Shape of the Museum: Deepali Dewan and Sophie Hackett
Sophie Hacket by the AGO; Deepali Dewan by Brian Boyle
Shape of the Museum: Deepali Dewan and Sophie Hackett
Join Deepali Dewan, Dan Mishra Curator of South Asian Art & Culture, Royal Ontario Museum, and Sophie Hackett, AGO Curator, Photography, in conversation. Museums and cultural institutions around the world are facing unique opportunities and challenges. They are reimagining and reinventing. This series of conversations invites professionals from around the world who are thinking about art and audiences, and learning in different ways.
Deepali Dewan is the Dan Mishra Curator of South Asian Art & Culture at the Royal Ontario Museum, Toronto. She is also an Associate Professor in the Department of Art at the University of Toronto and is affiliated with the Centre for South Asian Studies. She is part of the new editorial team, along with Thy Phu and Yi Gu, for Trans Asian Photography Review, an open-access online peer-review journal for the interdisciplinary exploration of photography and Asia. She has curated exhibitions on 19th-century photographer Raja Deen Dayal, Indian painted photographs, and family photography with related publications. Her research spans issues of colonial, modern and contemporary visual culture of South Asia and its Diaspora, including topics such as knowledge production, art education, decorative arts and historiography.
Sophie Hackett has been a member of the AGO’s department of photography since 2006. During her tenure she has curated many exhibitions and collection installations, written and contributed to a number of publications, participated on international juries and maintained an active academic profile. She is currently an adjunct faculty member in Ryerson University’s Master’s degree program in Film + Photography Preservation and Collections Management, and was a 2017 Fellow with the Center for Curatorial Leadership. Hackett’s areas of specialty include vernacular photographs; photography in relation to queerness; and photography in Canada from the1960s to the 1990s.

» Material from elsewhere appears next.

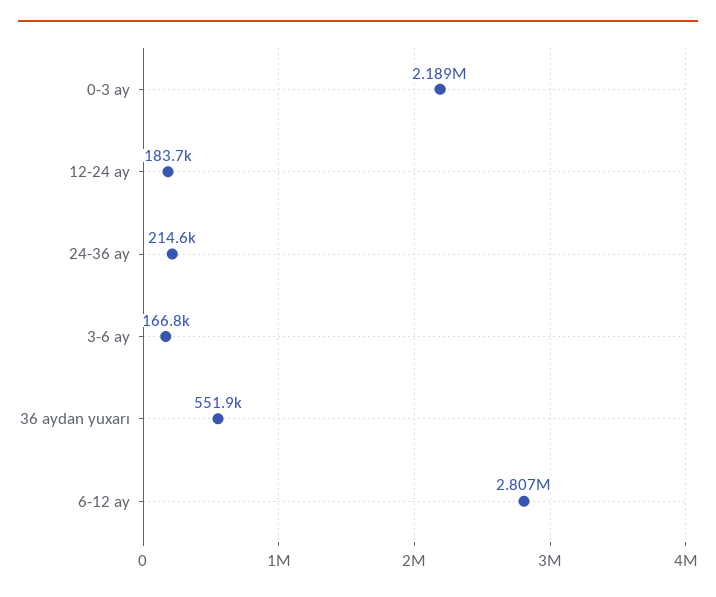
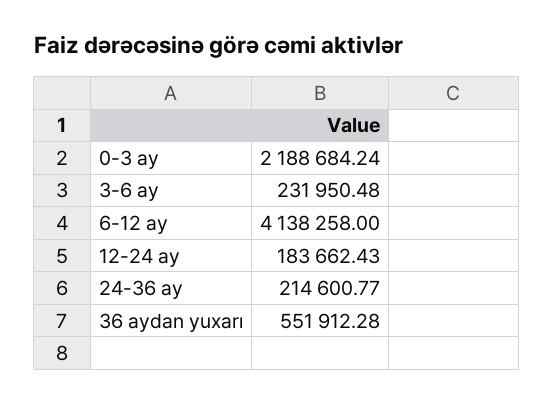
3-6 ay: 166800 -> 231950.48
6-12 ay: 2807000 -> 4138258

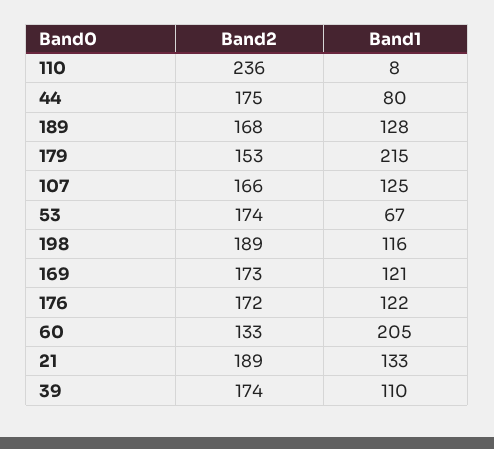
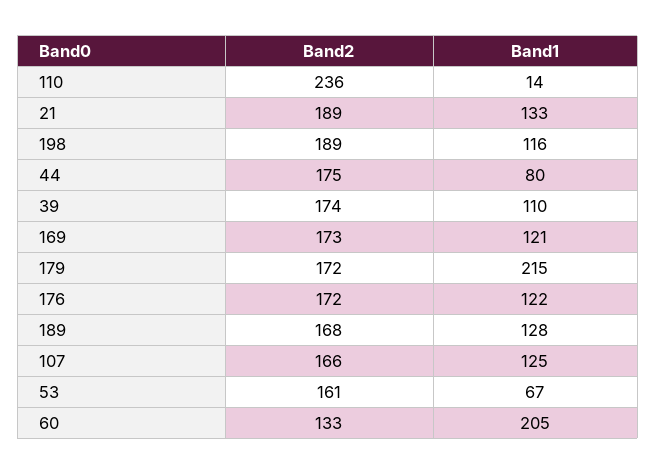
Band1, 110: 8 -> 14
Band2, 179: 153 -> 172
Band2, 53: 174 -> 161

Hackett’s curatorial projects include Barbara Kruger: Untitled (It) (2010); Max Dean: Album, A Public Project (2012); What It Means To be Seen: Photography and Queer Visibility and Fan the Flames: Queer Positions in Photography (2014); Introducing Suzy Lake (2014); Outsiders: American Photography and Film, 1950s–1980s (2016); Anthropocene (2018) and Diane Arbus: Photographs, 1956–1971 (2020).